Databricks is a cloud-based data engineering tool used for data transformation and data exploration through machine learning models. Azure Databricks is Microsoft Azure Platform’s implementation of Databricks.
Evolution of Databirkcs :
A short timeline of evolution of technology will give us an overview of the underlying stack.
2003: Google released Google File system papers in 2003.
2004: This was followed up in 2004 by Google MapReduce Papers. It takes a load of analytics work and distributes it across cheap compute instances.
2006: This led to Apache Hadoop creation in 2006. Apache Hadoop had a problem where it was doing a lot of functions which would cost hard disk input outputs.
2012: Matei started Spark project which built on Apache Hadoop and did a lot of the compute calculations in Memory.
2013: Spark was donated to Apache foundation by Matei. Matei & his Berkley colleagues founded Databricks. The platform provides a management layer over Apache Spark functions including the following :
- Spark providing Map Reduce in Memory
- DataFrames allow you to write Map Reduce for you. You can also write SQL statements which are then compiled into DataFrames call which can then do Map Reduce.
- Graph API
- Stream API
- Machine Learning
Databricks Implementations:
Since Databricks is a 3rd party tool. All major cloud platforms have their own implementation of Databricks. Google Cloud, Amazon AWS and Microsoft Azure are major Databricks providers.
Azure Databricks Environments:
Azure Databircks offers 3 environments for developing data intensive applications.
Azure Databricks SQL
It provides an easy-to-use platform for analyst who want to
- Run SQL queries on their data lake.
- Create multiple visualization types to explore query results
- Build and share dashboards
Azure Databricks Data Science & Engineering
Provides an interactive workspace for
- Enabling collaboration between data engineer, data scientists and machine learning engineers.
- Data (raw or structured) is ingested into Azure Data Factory in batches or streamed using Apache Kafka, Event Hub or IOT hub. This data lands in either Blog storage or Data Lake storage.
- Reads data from multiple data sources and turns them into insights.
Azure Databricks Machine Learning
Provides managed services for
- Experiment tracking
- Model Training
- Feature Development and Management
- Feature and model serving
Databricks Clusters
Types of Clusters
There are two types of clusters:
All-purpose clusters
Typically, used to run notebooks. They remain active until you terminate them.
Job clusters
They run when you create a job. They are terminated after the job is completed.
Creating a Cluster
Creating a cluster is necessary for getting started with data bricks.
Databricks Notebooks
After creating the workspace in first step, we can now create a notebook to execute our functions. This can be done via UI or CLI.
Clicking on Create -> Notebook is all there is to creating a notebook.
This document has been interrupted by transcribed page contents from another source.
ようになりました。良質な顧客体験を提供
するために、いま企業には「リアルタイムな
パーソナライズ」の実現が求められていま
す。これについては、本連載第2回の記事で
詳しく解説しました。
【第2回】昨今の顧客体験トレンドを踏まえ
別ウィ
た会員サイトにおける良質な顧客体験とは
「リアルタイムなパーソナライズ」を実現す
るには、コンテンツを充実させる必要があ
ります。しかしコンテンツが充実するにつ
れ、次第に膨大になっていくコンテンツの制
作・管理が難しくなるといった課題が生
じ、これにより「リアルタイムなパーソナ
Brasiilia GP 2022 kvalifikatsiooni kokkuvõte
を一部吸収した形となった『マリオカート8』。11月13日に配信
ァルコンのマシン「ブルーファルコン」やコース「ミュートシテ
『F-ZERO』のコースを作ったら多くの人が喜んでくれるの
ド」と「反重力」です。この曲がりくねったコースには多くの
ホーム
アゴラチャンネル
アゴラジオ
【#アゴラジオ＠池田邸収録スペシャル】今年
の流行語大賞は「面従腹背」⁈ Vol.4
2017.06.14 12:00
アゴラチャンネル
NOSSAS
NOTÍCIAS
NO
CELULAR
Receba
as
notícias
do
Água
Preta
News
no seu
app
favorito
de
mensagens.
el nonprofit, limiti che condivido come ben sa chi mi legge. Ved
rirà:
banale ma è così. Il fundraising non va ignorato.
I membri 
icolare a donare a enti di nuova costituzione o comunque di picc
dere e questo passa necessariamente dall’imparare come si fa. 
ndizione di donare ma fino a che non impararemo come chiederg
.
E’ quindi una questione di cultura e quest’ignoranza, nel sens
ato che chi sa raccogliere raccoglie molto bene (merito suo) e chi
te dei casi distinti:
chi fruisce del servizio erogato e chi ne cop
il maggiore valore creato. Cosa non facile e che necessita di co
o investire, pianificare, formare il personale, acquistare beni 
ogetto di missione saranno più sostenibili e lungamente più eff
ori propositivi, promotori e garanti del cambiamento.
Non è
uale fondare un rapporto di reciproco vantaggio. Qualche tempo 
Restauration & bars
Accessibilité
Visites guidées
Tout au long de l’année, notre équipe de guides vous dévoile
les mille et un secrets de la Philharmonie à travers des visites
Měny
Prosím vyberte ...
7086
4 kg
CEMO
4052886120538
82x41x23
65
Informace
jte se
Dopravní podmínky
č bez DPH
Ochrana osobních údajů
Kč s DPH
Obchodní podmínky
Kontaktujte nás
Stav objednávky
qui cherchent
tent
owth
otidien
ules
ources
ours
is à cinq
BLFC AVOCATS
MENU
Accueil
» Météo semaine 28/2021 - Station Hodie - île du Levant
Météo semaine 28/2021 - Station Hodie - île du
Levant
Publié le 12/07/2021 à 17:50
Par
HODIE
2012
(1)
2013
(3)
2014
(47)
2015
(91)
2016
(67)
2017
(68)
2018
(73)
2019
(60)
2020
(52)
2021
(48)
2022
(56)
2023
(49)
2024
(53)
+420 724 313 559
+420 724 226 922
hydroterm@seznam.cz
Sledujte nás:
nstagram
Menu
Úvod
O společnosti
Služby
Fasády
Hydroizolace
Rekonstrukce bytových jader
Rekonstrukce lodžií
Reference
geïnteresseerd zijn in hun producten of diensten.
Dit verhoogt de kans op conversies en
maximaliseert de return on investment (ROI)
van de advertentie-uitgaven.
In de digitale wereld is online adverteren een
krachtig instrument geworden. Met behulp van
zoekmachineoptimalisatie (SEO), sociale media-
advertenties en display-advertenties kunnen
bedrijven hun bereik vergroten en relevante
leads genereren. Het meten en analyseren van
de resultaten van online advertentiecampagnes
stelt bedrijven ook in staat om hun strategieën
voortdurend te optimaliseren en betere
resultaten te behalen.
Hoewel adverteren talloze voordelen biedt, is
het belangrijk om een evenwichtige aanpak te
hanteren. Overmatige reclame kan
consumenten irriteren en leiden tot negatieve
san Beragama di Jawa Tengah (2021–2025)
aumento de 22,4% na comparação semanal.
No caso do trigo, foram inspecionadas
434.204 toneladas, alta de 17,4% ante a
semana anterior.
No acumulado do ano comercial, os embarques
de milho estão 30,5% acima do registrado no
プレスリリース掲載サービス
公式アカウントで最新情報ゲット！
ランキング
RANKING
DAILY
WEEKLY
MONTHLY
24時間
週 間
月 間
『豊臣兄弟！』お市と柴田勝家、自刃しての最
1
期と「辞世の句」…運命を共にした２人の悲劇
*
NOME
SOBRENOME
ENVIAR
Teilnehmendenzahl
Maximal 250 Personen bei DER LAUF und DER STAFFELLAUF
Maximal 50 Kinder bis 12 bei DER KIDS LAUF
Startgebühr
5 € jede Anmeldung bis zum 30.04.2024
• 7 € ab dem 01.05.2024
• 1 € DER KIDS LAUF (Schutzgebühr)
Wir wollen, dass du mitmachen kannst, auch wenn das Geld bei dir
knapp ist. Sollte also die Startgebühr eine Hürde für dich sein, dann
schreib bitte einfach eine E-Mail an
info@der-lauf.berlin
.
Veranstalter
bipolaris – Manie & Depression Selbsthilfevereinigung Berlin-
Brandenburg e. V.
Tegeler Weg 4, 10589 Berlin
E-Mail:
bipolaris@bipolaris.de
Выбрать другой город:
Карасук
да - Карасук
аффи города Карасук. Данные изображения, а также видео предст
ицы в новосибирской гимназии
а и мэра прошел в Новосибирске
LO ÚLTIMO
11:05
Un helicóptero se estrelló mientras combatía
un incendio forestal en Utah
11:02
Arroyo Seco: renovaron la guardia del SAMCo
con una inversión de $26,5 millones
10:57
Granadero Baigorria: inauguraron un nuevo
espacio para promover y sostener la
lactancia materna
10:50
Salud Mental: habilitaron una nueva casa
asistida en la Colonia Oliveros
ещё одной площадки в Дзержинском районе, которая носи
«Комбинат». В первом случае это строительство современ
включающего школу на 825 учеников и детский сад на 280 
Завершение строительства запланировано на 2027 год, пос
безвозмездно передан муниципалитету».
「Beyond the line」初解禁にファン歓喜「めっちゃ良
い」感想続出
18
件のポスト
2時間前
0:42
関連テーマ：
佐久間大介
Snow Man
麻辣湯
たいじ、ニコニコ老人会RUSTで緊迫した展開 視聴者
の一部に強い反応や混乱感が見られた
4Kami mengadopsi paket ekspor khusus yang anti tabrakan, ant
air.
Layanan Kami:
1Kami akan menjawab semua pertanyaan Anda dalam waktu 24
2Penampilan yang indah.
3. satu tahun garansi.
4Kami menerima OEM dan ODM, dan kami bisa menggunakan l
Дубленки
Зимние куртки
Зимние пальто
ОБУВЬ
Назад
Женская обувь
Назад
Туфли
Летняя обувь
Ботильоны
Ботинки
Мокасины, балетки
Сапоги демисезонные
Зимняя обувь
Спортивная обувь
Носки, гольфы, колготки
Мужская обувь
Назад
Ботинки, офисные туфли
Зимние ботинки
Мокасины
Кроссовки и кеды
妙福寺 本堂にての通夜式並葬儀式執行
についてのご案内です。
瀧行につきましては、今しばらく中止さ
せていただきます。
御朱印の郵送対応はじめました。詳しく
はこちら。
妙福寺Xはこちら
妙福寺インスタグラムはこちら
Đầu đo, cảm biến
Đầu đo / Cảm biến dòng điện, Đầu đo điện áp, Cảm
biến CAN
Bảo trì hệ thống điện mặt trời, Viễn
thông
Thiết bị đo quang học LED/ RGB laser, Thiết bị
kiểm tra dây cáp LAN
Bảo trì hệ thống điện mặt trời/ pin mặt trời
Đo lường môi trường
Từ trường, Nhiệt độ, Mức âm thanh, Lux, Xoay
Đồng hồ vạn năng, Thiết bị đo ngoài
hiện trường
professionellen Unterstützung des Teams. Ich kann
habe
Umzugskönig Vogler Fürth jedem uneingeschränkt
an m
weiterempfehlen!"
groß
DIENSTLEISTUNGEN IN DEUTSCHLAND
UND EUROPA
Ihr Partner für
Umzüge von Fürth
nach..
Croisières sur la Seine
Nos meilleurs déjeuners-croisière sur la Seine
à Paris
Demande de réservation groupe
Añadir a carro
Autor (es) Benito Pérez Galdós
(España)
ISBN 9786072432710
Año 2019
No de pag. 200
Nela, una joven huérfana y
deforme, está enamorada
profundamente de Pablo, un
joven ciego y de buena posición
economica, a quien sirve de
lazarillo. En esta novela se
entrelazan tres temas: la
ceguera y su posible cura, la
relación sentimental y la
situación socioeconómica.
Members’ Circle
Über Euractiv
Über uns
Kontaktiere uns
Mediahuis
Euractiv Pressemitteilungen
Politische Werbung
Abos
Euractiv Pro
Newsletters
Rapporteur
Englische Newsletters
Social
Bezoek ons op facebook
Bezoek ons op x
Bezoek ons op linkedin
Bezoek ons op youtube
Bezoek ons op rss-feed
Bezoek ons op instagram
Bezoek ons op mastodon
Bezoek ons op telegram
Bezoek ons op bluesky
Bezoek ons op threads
Choose language and Cluster and finally click on the create button.
Databricks Cluster Navigation
Clicking on Clusters leads us to this helpful interface which gives us the following options :
Configuration
Lists the basic configuration of the cluster which we used to build this cluster.
Notebooks
Notbooks lists all the notebooks available in the cluster.
Libraries
Libraries interface allows us to attach appropriate SDK package to the cluster for our use cases.
Event Log
Gives a complete log of events in clusters.
Spark UI
This is the holy grail of all the sparks jobs which are actually running under the databricks shell.
Driver Logs
Driver logs gives detailed log of Sparks events.
Metrics
Metrics interface opens a separate application called Ganglia UI.
Apps
Apps gives an option to configure R studio